There is no language within the four corners of the Constitution that would suggest abortion is a federal Constitutional issue, nor is there any evidence that any of the drafters of our Constitution considered abortion when they were in fact drafting the Constituion. Thus, whether to allow abortion and under what restrictions are issues be decided by voters at the state level without interference from the federal government. Nonetheless, an activist Supreme Court in Roe v. Wade pulled abortion out of the states' ballot boxes. In the most devisive and destructive decision of the last century, the Supreme Court announced their policy preference that abortion be treated as a Constitutional Right.

I think that wholly wrong, and I think it clearly contributed to the violence involved in the death of Dr. Tilley. The perception that abortion is a penultimate wrong and that it is beyond the power of the individual to effect that through the ballot box will inevitably produce the frustration that, like the issue of slavery prior to 1861, is more likely to lead to violence. It is one of the reasons that Courts should stay out of the business of deciding social policy as a matter of Constitutional law for the nation.

There is an interesting exchange in the book Shogun where the protagonist, Blackthore, speaking with the daimyo Toranaga, comes out in favor of an attack on a government by its people. Toranaga responds that such an act is treason and never to be tolerated, to which the Blackthrone says, not always - its not treason if you win.

Probably no one exemplifies that truism more than Civil War era abolitionist John Brown. As James Marsden wrote in a comment on a post at Q&O:

In 1859, John Brown was castigated in the South as a murderer who tried to free the slaves at Harper’s Ferry and start an insurrection. He paid with his life. Union troops went into battle 2 years later singing “John Brown Lies a’Mouldering in His Grave.” Today, John Brown is considered a righteous hero for giving his life to end a moral horror called slavery.

So is Roetner a modern day John Brown? Slavery was ensconced in our Constitution in 1859 to the same degree that abortion is today. I would argue that even if you take the view that Roetner is the same as Brown, you have to regard what Roetner did as an evil for which he must be punished to the full extent of the law. To do otherwise, you must both excuse a moral evil - murder - and accept the consequence of a breakdown in the rule of law. You should only do that if you feel the evils so great and the ability to end them so out of reach of the ballot box that you are willing to fight an actual war over the issue. It goes without saying that the majority of us do not feel that way.

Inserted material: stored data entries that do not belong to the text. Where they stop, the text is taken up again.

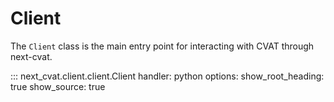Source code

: # Client

The `Client` class is the main entry point for interacting with CVAT through next-cvat.

::: next_cvat.client.client.Client
handler: python
options:
show_root_heading: true
show_source: true
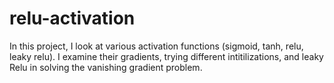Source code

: # relu-activation

In this project, I look at various activation functions (sigmoid, tanh, relu, leaky relu). I examine their gradients, trying different intitilizations, and leaky Relu in solving the vanishing gradient problem.
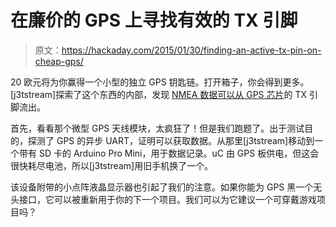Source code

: # 在廉价的 GPS 上寻找有效的 TX 引脚

> 原文：<https://hackaday.com/2015/01/30/finding-an-active-tx-pin-on-cheap-gps/>

20 欧元将为你赢得一个小型的独立 GPS 钥匙链。打开箱子，你会得到更多。[j3tstream]探索了这个东西的内部，发现 [NMEA 数据可以从 GPS 芯片](http://www.weirdlab.fr/?p=510)的 TX 引脚流出。

首先，看看那个微型 GPS 天线模块，太疯狂了！但是我们跑题了。出于测试目的，探测了 GPS 的异步 UART，证明可以获取数据。从那里[j3tstream]移动到一个带有 SD 卡的 Arduino Pro Mini，用于数据记录。uC 由 GPS 板供电，但这会很快耗尽电池，所以[j3tstream]用旧手机换了一个。

该设备附带的小点阵液晶显示器也引起了我们的注意。如果你能为 GPS 黑一个无头接口，它可以被重新用于你的下一个项目。我们可以为它建议一个可穿戴游戏项目吗？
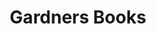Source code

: ---
title: Gardners Books
member_url: https://www.gardners.com/
geographies: ["Worldwide", "United-Kingdom"]
based: ["United-Kingdom"]
ig: [""] 
services: ["services provided"] 
tags: [""]
categories: ["Ebook distributors"]
summary: "the largest book wholesaler in the UK, and large ebook distributor."
press:
active: true
layout: members
showReadTime: false
showDate: false
permalink: ""
date: 
featureImage: ""
--- 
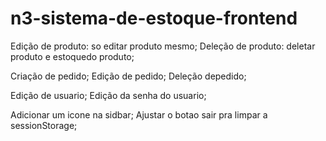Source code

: # n3-sistema-de-estoque-frontend

Edição de produto: so editar produto mesmo;
Deleção de produto: deletar produto e estoquedo produto;

Criação de pedido;
Edição de pedido;
Deleção depedido;

Edição de usuario;
Edição da senha do usuario;

Adicionar um icone na sidbar;
Ajustar o botao sair pra limpar a sessionStorage;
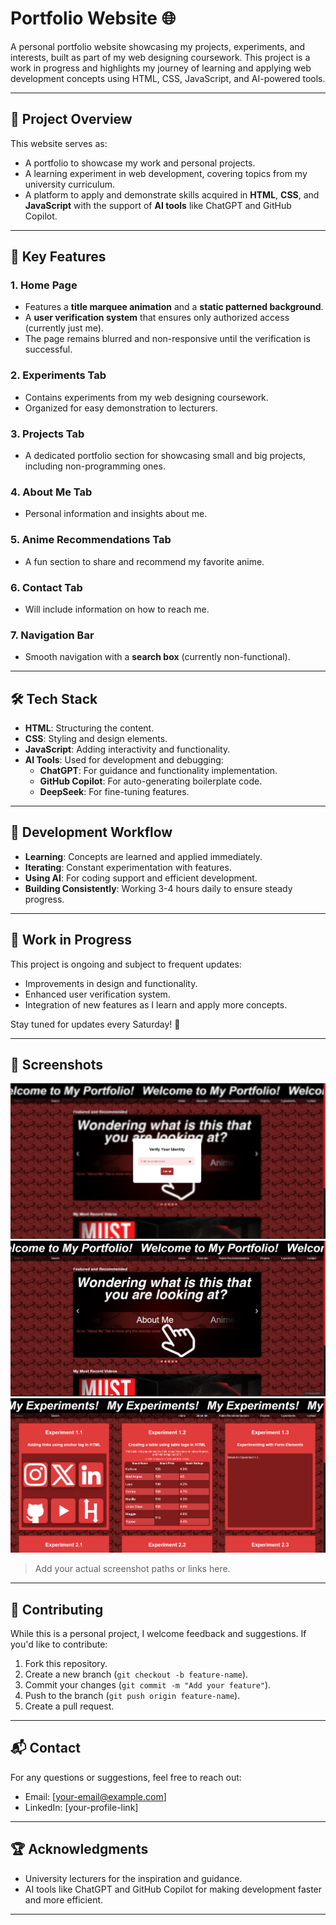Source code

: # **Portfolio Website** 🌐

A personal portfolio website showcasing my projects, experiments, and interests, built as part of my web designing coursework. This project is a work in progress and highlights my journey of learning and applying web development concepts using HTML, CSS, JavaScript, and AI-powered tools.

---

## 🚀 **Project Overview**
This website serves as:
- A portfolio to showcase my work and personal projects.
- A learning experiment in web development, covering topics from my university curriculum.
- A platform to apply and demonstrate skills acquired in **HTML**, **CSS**, and **JavaScript** with the support of **AI tools** like ChatGPT and GitHub Copilot.

---

## 🎯 **Key Features**
### 1. **Home Page**
- Features a **title marquee animation** and a **static patterned background**.
- A **user verification system** that ensures only authorized access (currently just me).
- The page remains blurred and non-responsive until the verification is successful.

### 2. **Experiments Tab**
- Contains experiments from my web designing coursework.
- Organized for easy demonstration to lecturers.

### 3. **Projects Tab**
- A dedicated portfolio section for showcasing small and big projects, including non-programming ones.

### 4. **About Me Tab**
- Personal information and insights about me.

### 5. **Anime Recommendations Tab**
- A fun section to share and recommend my favorite anime.

### 6. **Contact Tab**
- Will include information on how to reach me.

### 7. **Navigation Bar**
- Smooth navigation with a **search box** (currently non-functional).

---

## 🛠️ **Tech Stack**
- **HTML**: Structuring the content.
- **CSS**: Styling and design elements.
- **JavaScript**: Adding interactivity and functionality.
- **AI Tools**: Used for development and debugging:
  - **ChatGPT**: For guidance and functionality implementation.
  - **GitHub Copilot**: For auto-generating boilerplate code.
  - **DeepSeek**: For fine-tuning features.

---

## 📅 **Development Workflow**
- **Learning**: Concepts are learned and applied immediately.
- **Iterating**: Constant experimentation with features.
- **Using AI**: For coding support and efficient development.
- **Building Consistently**: Working 3-4 hours daily to ensure steady progress.

---

## 🚧 **Work in Progress**
This project is ongoing and subject to frequent updates:
- Improvements in design and functionality.
- Enhanced user verification system.
- Integration of new features as I learn and apply more concepts.

Stay tuned for updates every Saturday! 🚀

---

## 📸 **Screenshots**
![Work In Progress Screenshot](./website/images/wip/ss1.png)
![Work In Progress Screenshot](./website/images/wip/ss2.png)
![Work In Progress Screenshot](./website/images/wip/ss4.png)
> Add your actual screenshot paths or links here.

---

## 🤝 **Contributing**
While this is a personal project, I welcome feedback and suggestions. If you'd like to contribute:
1. Fork this repository.
2. Create a new branch (`git checkout -b feature-name`).
3. Commit your changes (`git commit -m "Add your feature"`).
4. Push to the branch (`git push origin feature-name`).
5. Create a pull request.

---

## 📬 **Contact**
For any questions or suggestions, feel free to reach out:
- Email: [your-email@example.com]
- LinkedIn: [your-profile-link]

---

## 🏆 **Acknowledgments**
- University lecturers for the inspiration and guidance.
- AI tools like ChatGPT and GitHub Copilot for making development faster and more efficient.

---

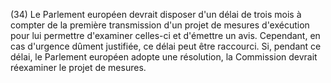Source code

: (34) Le Parlement européen devrait disposer d'un délai de trois mois à compter de la première transmission d'un projet de mesures d'exécution pour lui permettre d'examiner celles-ci et d'émettre un avis. Cependant, en cas d'urgence dûment justifiée, ce délai peut être raccourci. Si, pendant ce délai, le Parlement européen adopte une résolution, la Commission devrait réexaminer le projet de mesures.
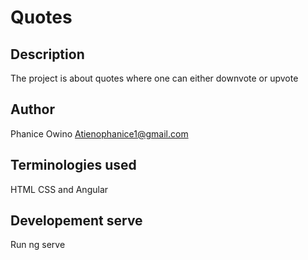# Quotes
## Description

The project is about quotes where one can either downvote or upvote

## Author
Phanice Owino
Atienophanice1@gmail.com

## Terminologies used
HTML CSS and Angular

## Developement serve
Run ng serve

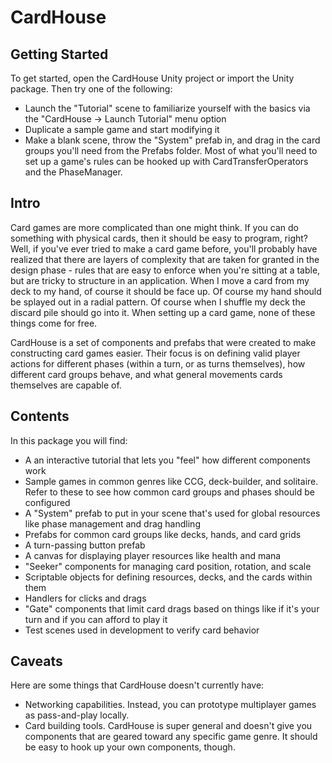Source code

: # CardHouse

## Getting Started
To get started, open the CardHouse Unity project or import the Unity package. Then try one of the following:
- Launch the "Tutorial" scene to familiarize yourself with the basics via the "CardHouse -> Launch Tutorial" menu option
- Duplicate a sample game and start modifying it
- Make a blank scene, throw the "System" prefab in, and drag in the card groups you'll need from the Prefabs folder. Most of what you'll need to set up a game's rules can be hooked up with CardTransferOperators and the PhaseManager.

## Intro
Card games are more complicated than one might think. If you can do something with physical cards, then it should be easy to program, right? Well, if you've ever tried to make a card game before, you'll probably have realized that there are layers of complexity that are taken for granted in the design phase - rules that are easy to enforce when you're sitting at a table, but are tricky to structure in an application. When I move a card from my deck to my hand, of course it should be face up. Of course my hand should be splayed out in a radial pattern. Of course when I shuffle my deck the discard pile should go into it. When setting up a card game, none of these things come for free.

CardHouse is a set of components and prefabs that were created to make constructing card games easier. Their focus is on defining valid player actions for different phases (within a turn, or as turns themselves), how different card groups behave, and what general movements cards themselves are capable of.

## Contents
In this package you will find:
- A an interactive tutorial that lets you "feel" how different components work
- Sample games in common genres like CCG, deck-builder, and solitaire. Refer to these to see how common card groups and phases should be configured
- A "System" prefab to put in your scene that's used for global resources like phase management and drag handling
- Prefabs for common card groups like decks, hands, and card grids
- A turn-passing button prefab
- A canvas for displaying player resources like health and mana
- "Seeker" components for managing card position, rotation, and scale
- Scriptable objects for defining resources, decks, and the cards within them
- Handlers for clicks and drags
- "Gate" components that limit card drags based on things like if it's your turn and if you can afford to play it
- Test scenes used in development to verify card behavior

## Caveats
Here are some things that CardHouse doesn't currently have:
- Networking capabilities. Instead, you can prototype multiplayer games as pass-and-play locally.
- Card building tools. CardHouse is super general and doesn't give you components that are geared toward any specific game genre. It should be easy to hook up your own components, though.

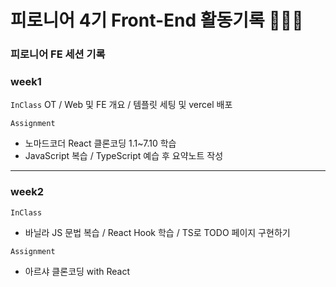 # 피로니어 4기 Front-End 활동기록 👩‍💻🍏

### 피로니어 FE 세션 기록

### week1

`InClass`
OT / Web 및 FE 개요 / 템플릿 세팅 및 vercel 배포

`Assignment`

- 노마드코더 React 클론코딩 1.1~7.10 학습
- JavaScript 복습 / TypeScript 예습 후 요약노트 작성

---

### week2

`InClass`

- 바닐라 JS 문법 복습 / React Hook 학습 / TS로 TODO 페이지 구현하기

`Assignment`

- 아르샤 클론코딩 with React
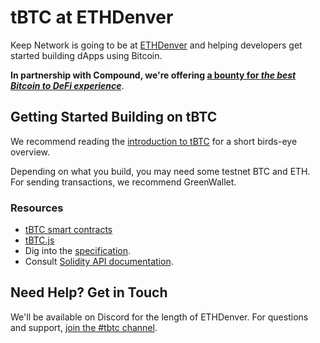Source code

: # tBTC at ETHDenver

Keep Network is going to be at [ETHDenver](http://ethdenver.com/) and helping developers get started building dApps using Bitcoin.

**In partnership with Compound, we're offering [a bounty for _the best Bitcoin to DeFi experience_](https://github.com/keep-network/ethdenver/issues/1)**. 

## Getting Started Building on tBTC

We recommend reading the [introduction to tBTC](docs/introduction-to-tbtc.md) for a short birds-eye overview.

Depending on what you build, you may need some testnet BTC and ETH. For sending transactions, we recommend GreenWallet.

### Resources

 * [tBTC smart contracts](https://github.com/keep-network/tbtc)
 * [tBTC.js](https://github.com/keep-network/tbtc.js)
 * Dig into the [specification](http://docs.keep.network/tbtc/).
 * Consult [Solidity API documentation](http://docs.keep.network/tbtc/solidity/).

## Need Help? Get in Touch

We'll be available on Discord for the length of ETHDenver. For questions and support, [join the #tbtc channel](https://discord.gg/4R6RGFf).
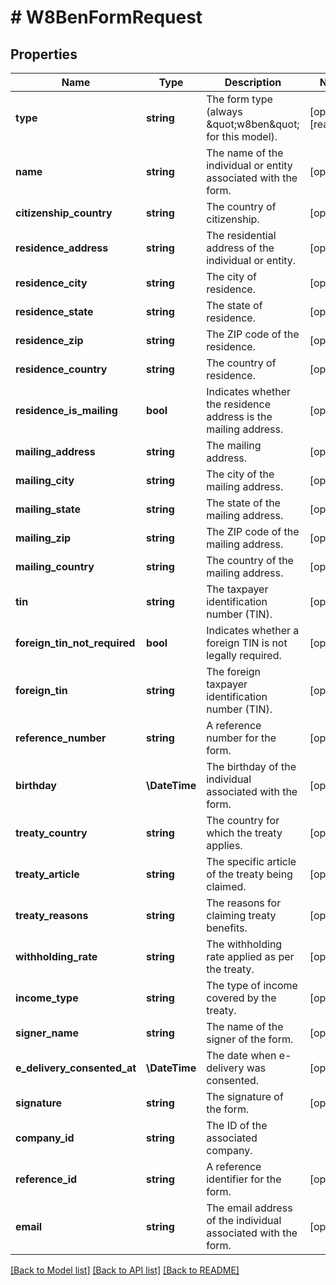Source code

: # # W8BenFormRequest

## Properties

Name | Type | Description | Notes
------------ | ------------- | ------------- | -------------
**type** | **string** | The form type (always \&quot;w8ben\&quot; for this model). | [optional] [readonly]
**name** | **string** | The name of the individual or entity associated with the form. | [optional]
**citizenship_country** | **string** | The country of citizenship. | [optional]
**residence_address** | **string** | The residential address of the individual or entity. | [optional]
**residence_city** | **string** | The city of residence. | [optional]
**residence_state** | **string** | The state of residence. | [optional]
**residence_zip** | **string** | The ZIP code of the residence. | [optional]
**residence_country** | **string** | The country of residence. | [optional]
**residence_is_mailing** | **bool** | Indicates whether the residence address is the mailing address. | [optional]
**mailing_address** | **string** | The mailing address. | [optional]
**mailing_city** | **string** | The city of the mailing address. | [optional]
**mailing_state** | **string** | The state of the mailing address. | [optional]
**mailing_zip** | **string** | The ZIP code of the mailing address. | [optional]
**mailing_country** | **string** | The country of the mailing address. | [optional]
**tin** | **string** | The taxpayer identification number (TIN). | [optional]
**foreign_tin_not_required** | **bool** | Indicates whether a foreign TIN is not legally required. | [optional]
**foreign_tin** | **string** | The foreign taxpayer identification number (TIN). | [optional]
**reference_number** | **string** | A reference number for the form. | [optional]
**birthday** | **\DateTime** | The birthday of the individual associated with the form. | [optional]
**treaty_country** | **string** | The country for which the treaty applies. | [optional]
**treaty_article** | **string** | The specific article of the treaty being claimed. | [optional]
**treaty_reasons** | **string** | The reasons for claiming treaty benefits. | [optional]
**withholding_rate** | **string** | The withholding rate applied as per the treaty. | [optional]
**income_type** | **string** | The type of income covered by the treaty. | [optional]
**signer_name** | **string** | The name of the signer of the form. | [optional]
**e_delivery_consented_at** | **\DateTime** | The date when e-delivery was consented. | [optional]
**signature** | **string** | The signature of the form. | [optional]
**company_id** | **string** | The ID of the associated company. |
**reference_id** | **string** | A reference identifier for the form. | [optional]
**email** | **string** | The email address of the individual associated with the form. | [optional]

[[Back to Model list]](../../../README.md#models) [[Back to API list]](../../../README.md#endpoints) [[Back to README]](../../../README.md)
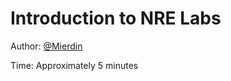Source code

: # Introduction to NRE Labs

Author: [@Mierdin](https://twitter.com/mierdin)

Time: Approximately 5 minutes

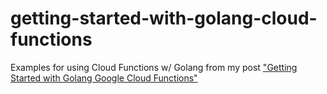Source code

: # getting-started-with-golang-cloud-functions
Examples for using Cloud Functions w/ Golang from my post ["Getting Started with Golang Google Cloud Functions"](https://benjamincongdon.me/blog/2019/01/21/Getting-Started-with-Golang-Google-Cloud-Functions/)
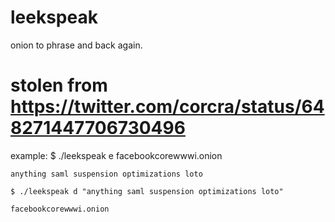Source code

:# leekspeak
onion to phrase and back again.

# stolen from https://twitter.com/corcra/status/648271447706730496

example:
	$ ./leekspeak e facebookcorewwwi.onion
	
	anything saml suspension optimizations loto
	
	$ ./leekspeak d "anything saml suspension optimizations loto"
	
	facebookcorewwwi.onion
	

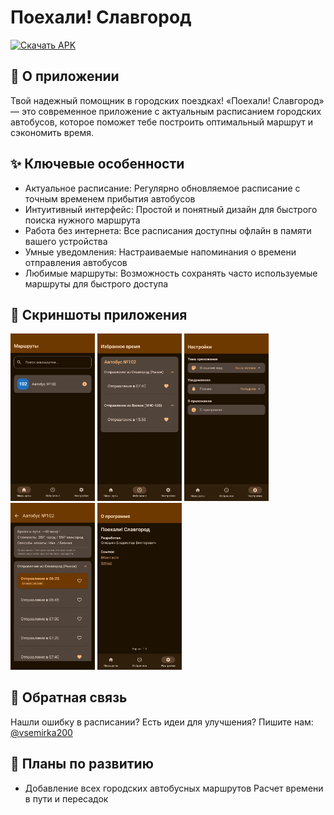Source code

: # Поехали! Славгород
[![Скачать APK](https://img.shields.io/badge/Скачать-APK-success?style=for-the-badge&logo=android)](https://github.com/VseMirka200/Let-s-go-Slavgorod/releases/tag/Let-s-go-Slavgorod0.1.0)

## 🚌 О приложении ##
Твой надежный помощник в городских поездках! «Поехали! Славгород» — это современное приложение с актуальным расписанием городских автобусов, которое поможет тебе построить оптимальный маршрут и сэкономить время.

## ✨ Ключевые особенности ##
- Актуальное расписание: Регулярно обновляемое расписание с точным временем прибытия автобусов
- Интуитивный интерфейс: Простой и понятный дизайн для быстрого поиска нужного маршрута
- Работа без интернета: Все расписания доступны офлайн в памяти вашего устройства
- Умные уведомления: Настраиваемые напоминания о времени отправления автобусов
- Любимые маршруты: Возможность сохранять часто используемые маршруты для быстрого доступа

## 📱 Скриншоты приложения ##
<img width="135" height="267.25" alt="image" src="https://github.com/VseMirka200/Lets-go-Slavgorod/blob/main/screenshot/1.jpg"/>  <img width="135" height="267.25" alt="image" src="https://github.com/VseMirka200/Lets-go-Slavgorod/blob/main/screenshot/2.jpg"/>  <img width="135" height="267.25" alt="image" src="https://github.com/VseMirka200/Lets-go-Slavgorod/blob/main/screenshot/3.jpg"/>  <img width="135" height="267.25" alt="image" src="https://github.com/VseMirka200/Lets-go-Slavgorod/blob/main/screenshot/4.jpg"/>  <img width="135" height="267.25" alt="image" src="https://github.com/VseMirka200/Lets-go-Slavgorod/blob/main/screenshot/5.jpg"/>

## 🤝 Обратная связь ##
Нашли ошибку в расписании? Есть идеи для улучшения?
Пишите нам: [@vsemirka200](https://t.me/@vsemirka200)

## 🚀 Планы по развитию ##
- Добавление всех городских автобусных маршрутов
Расчет времени в пути и пересадок

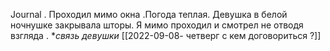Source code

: 

[](geo:43.60457612012593,73.74485598648177)
Journal .
Проходил мимо окна .Погода теплая.
Девушка в белой ночнушке закрывала шторы. Я мимо проходил и смотрел не отводя взгляда . 
**связь девушки*
[[2022-09-08- четверг с кем договориться ?]]

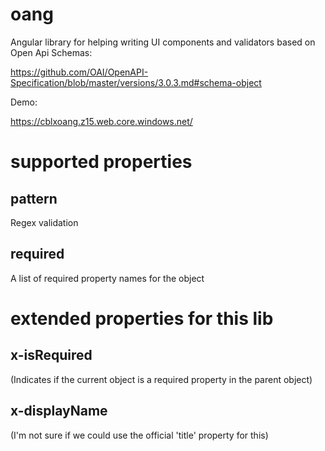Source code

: # oang
Angular library for helping writing UI components and validators based on Open Api Schemas:

https://github.com/OAI/OpenAPI-Specification/blob/master/versions/3.0.3.md#schema-object

Demo:

https://cblxoang.z15.web.core.windows.net/

# supported properties

## pattern
Regex validation

## required
A list of required property names for the object

# extended properties for this lib

## x-isRequired
(Indicates if the current object is a required property in the parent object)

## x-displayName
(I'm not sure if we could use the official 'title' property for this)

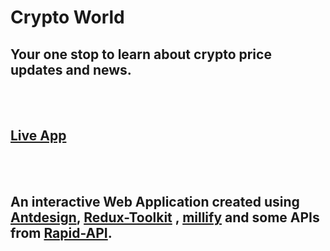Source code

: # Crypto World

## Your one stop to learn about crypto price updates and news. 

<br>
</br>

## [Live App](https://mauscryptoworld.netlify.app/)
<br>
</br>

## An interactive Web Application created using [Antdesign](https://ant.design/), [Redux-Toolkit](https://redux-toolkit.js.org/) , [millify](https://www.npmjs.com/package/millify) and some APIs from [Rapid-API](https://rapidapi.com/hub). 



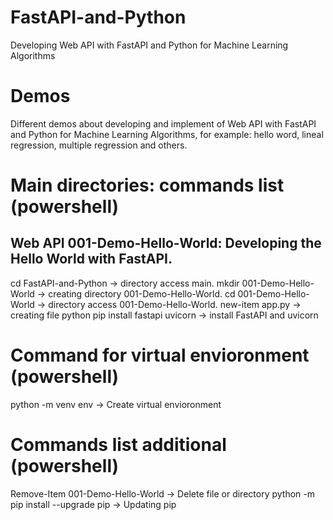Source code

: # FastAPI-and-Python
Developing Web API with FastAPI and Python for Machine Learning Algorithms
# Demos
Different demos about developing and implement of Web API with FastAPI and Python for Machine Learning Algorithms, for example: hello word, lineal regression, multiple regression and others.
# Main directories: commands list (powershell)
## Web API 001-Demo-Hello-World: Developing the Hello World with FastAPI.
cd FastAPI-and-Python -> directory access main.
mkdir 001-Demo-Hello-World -> creating directory 001-Demo-Hello-World.
cd 001-Demo-Hello-World -> directory access 001-Demo-Hello-World.
new-item app.py -> creating file python
pip install fastapi uvicorn -> install FastAPI and uvicorn

# Command for virtual envioronment (powershell)
python -m venv env -> Create virtual envioronment
# Commands list additional (powershell)
Remove-Item 001-Demo-Hello-World -> Delete file or directory
python -m pip install --upgrade pip -> Updating pip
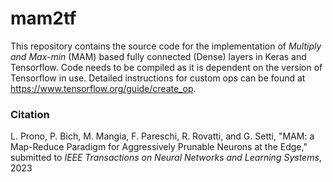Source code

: # mam2tf

This repository contains the source code for the implementation of _Multiply and Max-min_ (MAM) based fully connected (Dense) layers in Keras and Tensorflow. Code needs to be compiled as it is dependent on the version of Tensorflow in use. Detailed instructions for custom ops can be found at https://www.tensorflow.org/guide/create_op.

### Citation

L. Prono, P. Bich, M. Mangia, F. Pareschi, R. Rovatti, and G. Setti, "MAM: a Map-Reduce Paradigm for Aggressively Prunable Neurons at the Edge," submitted to _IEEE Transactions on Neural Networks and Learning Systems_, 2023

Which leads me into a segue to a fascinating post at Q&O that I mentioned briefly above. The author asks, "[h]ow big would a moral outrage have to be before you turned to violence?" The question and the comments garnered to this point are fascinating, and I highly recommend you read the post and give it some thought.

Update: From Alaska Gov. Sarah Palin: "I feel sorrow for the Tiller family. I respect the sanctity of life and the tragedy that took place today in Kansas clearly violates respect for life. This murder also damages the positive message of life, for the unborn, and for those living. Ask yourself, 'What will those who have not yet decided personally where they stand on this issue take away from today's event in Kansas?' Regardless of my strong objection to Dr. Tiller's abortion practices, violence is never an answer in advancing the pro-life message."

Update: I rarely am in full agreement with Megan McCardle, but in this case, our essays on this issue are pretty much interchangable.